# Text for analysis

After ushering Tim Allen successfully to the big screen, Disney is building up another small screen comic, Sinbad. The results on "Houseguest" are not in the league of "The Santa Clause," but the comedy held its own in its second weekend against competition from "Higher Learning" and "Dumb and Dumber" for the young, urban dollar. The estimate for the four days was $6.5 million, which would give the picture $13 million in less than two weeks.

"Disclosure," in which Michael Douglas plays a victim of sexual harassment, was still pulling audiences in with $6.1 million, increasing its total to about $70 million.

The more demure "Little Women" has amassed $33.6 million since Christmas Day, adding another $4.9 million over this past weekend, while "Jungle Book" fell slightly to about $4 million and $32.5 million to date.

In 10th place, Fox's debut "Far From Home" did a far from satisfactory $4 million in its first four days, just edging out "Nell," the Jodie Foster drama, which fell to $3.75 million over the weekend. "Nell," which has grossed about $24 million so far, could get a second wind if Oscar nominations materialize next month.

Another Sony Pictures' film that's not falling on deaf ears is "Immortal Beloved," which expanded to 100 screens over the weekend and took in $1.1 million, bringing its limited-release total up to $3.3 million. Sony, which took a $3.2-billion write-off in late 1994, has been in need of morale boosting and over the weekend boasted about capturing one in every three moviegoing dollars.

# Task prompt
Answer from the box office report above:
(a) What was the four-day estimate for "Houseguest"?
(b) Who stars in "Nell"?
(c) How many screens did "Immortal Beloved" expand to over the weekend?

# Dataset content
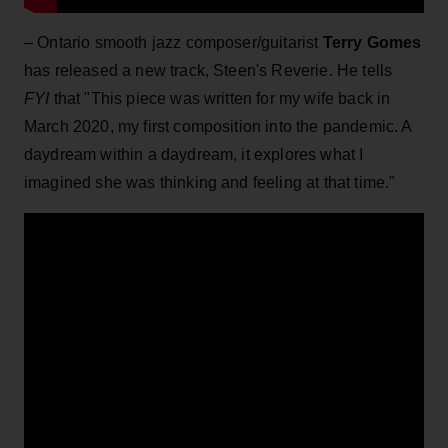
– Ontario smooth jazz composer/guitarist
Terry Gomes
has released a new track, Steen's Reverie. He tells
FYI
that "This piece was written for my wife back in
March 2020, my first composition into the pandemic. A
daydream within a daydream, it explores what I
imagined she was thinking and feeling at that time."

# Solution to this task
(a) $6.5 million
(b) Jodie Foster
(c) 100